Provided data below:
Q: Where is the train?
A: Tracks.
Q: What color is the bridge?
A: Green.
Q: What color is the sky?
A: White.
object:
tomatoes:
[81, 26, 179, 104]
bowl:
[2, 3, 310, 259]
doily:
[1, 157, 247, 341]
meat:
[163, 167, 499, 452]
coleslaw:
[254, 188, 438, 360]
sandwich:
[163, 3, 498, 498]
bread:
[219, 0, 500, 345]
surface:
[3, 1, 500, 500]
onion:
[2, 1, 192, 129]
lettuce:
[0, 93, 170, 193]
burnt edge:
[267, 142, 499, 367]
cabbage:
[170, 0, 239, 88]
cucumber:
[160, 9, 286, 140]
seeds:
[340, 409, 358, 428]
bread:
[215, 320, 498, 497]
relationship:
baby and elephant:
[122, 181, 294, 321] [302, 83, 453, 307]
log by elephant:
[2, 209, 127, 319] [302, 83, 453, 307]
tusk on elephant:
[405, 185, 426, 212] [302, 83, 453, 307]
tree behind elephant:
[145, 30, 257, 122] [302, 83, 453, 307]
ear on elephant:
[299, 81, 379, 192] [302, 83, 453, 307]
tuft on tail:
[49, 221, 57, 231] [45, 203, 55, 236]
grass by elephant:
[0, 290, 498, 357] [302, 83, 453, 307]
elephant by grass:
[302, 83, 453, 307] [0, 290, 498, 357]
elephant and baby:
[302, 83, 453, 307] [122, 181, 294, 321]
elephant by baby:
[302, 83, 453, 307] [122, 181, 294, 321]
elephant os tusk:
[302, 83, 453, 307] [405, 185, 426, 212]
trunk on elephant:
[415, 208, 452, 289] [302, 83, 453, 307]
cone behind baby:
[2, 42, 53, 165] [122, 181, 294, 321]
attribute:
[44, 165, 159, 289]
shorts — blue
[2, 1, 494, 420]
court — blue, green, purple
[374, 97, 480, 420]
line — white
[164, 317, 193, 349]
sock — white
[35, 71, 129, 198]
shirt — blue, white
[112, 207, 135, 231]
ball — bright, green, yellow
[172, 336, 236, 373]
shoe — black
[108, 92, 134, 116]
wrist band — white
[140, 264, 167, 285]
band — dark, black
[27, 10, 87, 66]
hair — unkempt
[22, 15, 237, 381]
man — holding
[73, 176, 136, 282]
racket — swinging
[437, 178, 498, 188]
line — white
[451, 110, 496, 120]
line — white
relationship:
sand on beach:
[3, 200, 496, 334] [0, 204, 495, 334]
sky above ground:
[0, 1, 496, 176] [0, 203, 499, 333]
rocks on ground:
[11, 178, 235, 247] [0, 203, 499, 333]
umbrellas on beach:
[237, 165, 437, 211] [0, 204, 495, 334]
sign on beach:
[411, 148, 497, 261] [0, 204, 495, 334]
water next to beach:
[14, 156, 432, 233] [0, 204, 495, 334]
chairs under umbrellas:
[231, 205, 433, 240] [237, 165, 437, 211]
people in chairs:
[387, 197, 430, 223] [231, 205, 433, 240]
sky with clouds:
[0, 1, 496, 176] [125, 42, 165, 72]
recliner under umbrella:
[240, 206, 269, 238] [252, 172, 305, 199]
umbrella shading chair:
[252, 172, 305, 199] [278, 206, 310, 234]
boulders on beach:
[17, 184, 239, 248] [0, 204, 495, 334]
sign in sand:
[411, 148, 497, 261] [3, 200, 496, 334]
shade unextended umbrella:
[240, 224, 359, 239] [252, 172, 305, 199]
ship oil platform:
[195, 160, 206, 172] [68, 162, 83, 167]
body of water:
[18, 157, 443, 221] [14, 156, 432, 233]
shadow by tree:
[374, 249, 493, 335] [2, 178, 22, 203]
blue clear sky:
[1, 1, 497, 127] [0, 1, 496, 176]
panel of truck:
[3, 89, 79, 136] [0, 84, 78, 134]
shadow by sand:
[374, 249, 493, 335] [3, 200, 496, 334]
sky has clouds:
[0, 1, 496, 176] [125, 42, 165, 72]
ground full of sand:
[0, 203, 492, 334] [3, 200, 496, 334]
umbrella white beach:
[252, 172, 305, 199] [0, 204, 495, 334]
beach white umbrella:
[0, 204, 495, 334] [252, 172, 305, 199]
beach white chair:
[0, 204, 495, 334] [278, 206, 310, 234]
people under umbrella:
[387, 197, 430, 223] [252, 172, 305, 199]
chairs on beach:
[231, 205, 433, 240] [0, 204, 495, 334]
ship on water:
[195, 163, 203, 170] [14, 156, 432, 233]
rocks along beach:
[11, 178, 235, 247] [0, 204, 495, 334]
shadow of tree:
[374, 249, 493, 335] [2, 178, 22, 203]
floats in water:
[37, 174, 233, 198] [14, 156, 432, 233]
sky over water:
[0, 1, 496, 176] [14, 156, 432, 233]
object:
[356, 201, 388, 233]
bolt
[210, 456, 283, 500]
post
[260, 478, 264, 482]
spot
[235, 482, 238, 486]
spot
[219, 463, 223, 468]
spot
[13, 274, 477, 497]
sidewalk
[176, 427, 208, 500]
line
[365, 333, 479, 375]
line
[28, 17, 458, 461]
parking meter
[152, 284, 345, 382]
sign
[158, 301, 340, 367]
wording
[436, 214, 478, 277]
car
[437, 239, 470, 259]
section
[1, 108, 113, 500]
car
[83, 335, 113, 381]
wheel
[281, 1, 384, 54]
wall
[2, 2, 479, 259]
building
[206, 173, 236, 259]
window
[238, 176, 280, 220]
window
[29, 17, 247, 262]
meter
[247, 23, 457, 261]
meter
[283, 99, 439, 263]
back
End of Provided data.
■ Work task
Repeat all of the material above, line for line, with no changes.

■ Exercise response
Q: Where is the train?
A: Tracks.
Q: What color is the bridge?
A: Green.
Q: What color is the sky?
A: White.
object:
tomatoes:
[81, 26, 179, 104]
bowl:
[2, 3, 310, 259]
doily:
[1, 157, 247, 341]
meat:
[163, 167, 499, 452]
coleslaw:
[254, 188, 438, 360]
sandwich:
[163, 3, 498, 498]
bread:
[219, 0, 500, 345]
surface:
[3, 1, 500, 500]
onion:
[2, 1, 192, 129]
lettuce:
[0, 93, 170, 193]
burnt edge:
[267, 142, 499, 367]
cabbage:
[170, 0, 239, 88]
cucumber:
[160, 9, 286, 140]
seeds:
[340, 409, 358, 428]
bread:
[215, 320, 498, 497]
relationship:
baby and elephant:
[122, 181, 294, 321] [302, 83, 453, 307]
log by elephant:
[2, 209, 127, 319] [302, 83, 453, 307]
tusk on elephant:
[405, 185, 426, 212] [302, 83, 453, 307]
tree behind elephant:
[145, 30, 257, 122] [302, 83, 453, 307]
ear on elephant:
[299, 81, 379, 192] [302, 83, 453, 307]
tuft on tail:
[49, 221, 57, 231] [45, 203, 55, 236]
grass by elephant:
[0, 290, 498, 357] [302, 83, 453, 307]
elephant by grass:
[302, 83, 453, 307] [0, 290, 498, 357]
elephant and baby:
[302, 83, 453, 307] [122, 181, 294, 321]
elephant by baby:
[302, 83, 453, 307] [122, 181, 294, 321]
elephant os tusk:
[302, 83, 453, 307] [405, 185, 426, 212]
trunk on elephant:
[415, 208, 452, 289] [302, 83, 453, 307]
cone behind baby:
[2, 42, 53, 165] [122, 181, 294, 321]
attribute:
[44, 165, 159, 289]
shorts — blue
[2, 1, 494, 420]
court — blue, green, purple
[374, 97, 480, 420]
line — white
[164, 317, 193, 349]
sock — white
[35, 71, 129, 198]
shirt — blue, white
[112, 207, 135, 231]
ball — bright, green, yellow
[172, 336, 236, 373]
shoe — black
[108, 92, 134, 116]
wrist band — white
[140, 264, 167, 285]
band — dark, black
[27, 10, 87, 66]
hair — unkempt
[22, 15, 237, 381]
man — holding
[73, 176, 136, 282]
racket — swinging
[437, 178, 498, 188]
line — white
[451, 110, 496, 120]
line — white
relationship:
sand on beach:
[3, 200, 496, 334] [0, 204, 495, 334]
sky above ground:
[0, 1, 496, 176] [0, 203, 499, 333]
rocks on ground:
[11, 178, 235, 247] [0, 203, 499, 333]
umbrellas on beach:
[237, 165, 437, 211] [0, 204, 495, 334]
sign on beach:
[411, 148, 497, 261] [0, 204, 495, 334]
water next to beach:
[14, 156, 432, 233] [0, 204, 495, 334]
chairs under umbrellas:
[231, 205, 433, 240] [237, 165, 437, 211]
people in chairs:
[387, 197, 430, 223] [231, 205, 433, 240]
sky with clouds:
[0, 1, 496, 176] [125, 42, 165, 72]
recliner under umbrella:
[240, 206, 269, 238] [252, 172, 305, 199]
umbrella shading chair:
[252, 172, 305, 199] [278, 206, 310, 234]
boulders on beach:
[17, 184, 239, 248] [0, 204, 495, 334]
sign in sand:
[411, 148, 497, 261] [3, 200, 496, 334]
shade unextended umbrella:
[240, 224, 359, 239] [252, 172, 305, 199]
ship oil platform:
[195, 160, 206, 172] [68, 162, 83, 167]
body of water:
[18, 157, 443, 221] [14, 156, 432, 233]
shadow by tree:
[374, 249, 493, 335] [2, 178, 22, 203]
blue clear sky:
[1, 1, 497, 127] [0, 1, 496, 176]
panel of truck:
[3, 89, 79, 136] [0, 84, 78, 134]
shadow by sand:
[374, 249, 493, 335] [3, 200, 496, 334]
sky has clouds:
[0, 1, 496, 176] [125, 42, 165, 72]
ground full of sand:
[0, 203, 492, 334] [3, 200, 496, 334]
umbrella white beach:
[252, 172, 305, 199] [0, 204, 495, 334]
beach white umbrella:
[0, 204, 495, 334] [252, 172, 305, 199]
beach white chair:
[0, 204, 495, 334] [278, 206, 310, 234]
people under umbrella:
[387, 197, 430, 223] [252, 172, 305, 199]
chairs on beach:
[231, 205, 433, 240] [0, 204, 495, 334]
ship on water:
[195, 163, 203, 170] [14, 156, 432, 233]
rocks along beach:
[11, 178, 235, 247] [0, 204, 495, 334]
shadow of tree:
[374, 249, 493, 335] [2, 178, 22, 203]
floats in water:
[37, 174, 233, 198] [14, 156, 432, 233]
sky over water:
[0, 1, 496, 176] [14, 156, 432, 233]
object:
[356, 201, 388, 233]
bolt
[210, 456, 283, 500]
post
[260, 478, 264, 482]
spot
[235, 482, 238, 486]
spot
[219, 463, 223, 468]
spot
[13, 274, 477, 497]
sidewalk
[176, 427, 208, 500]
line
[365, 333, 479, 375]
line
[28, 17, 458, 461]
parking meter
[152, 284, 345, 382]
sign
[158, 301, 340, 367]
wording
[436, 214, 478, 277]
car
[437, 239, 470, 259]
section
[1, 108, 113, 500]
car
[83, 335, 113, 381]
wheel
[281, 1, 384, 54]
wall
[2, 2, 479, 259]
building
[206, 173, 236, 259]
window
[238, 176, 280, 220]
window
[29, 17, 247, 262]
meter
[247, 23, 457, 261]
meter
[283, 99, 439, 263]
back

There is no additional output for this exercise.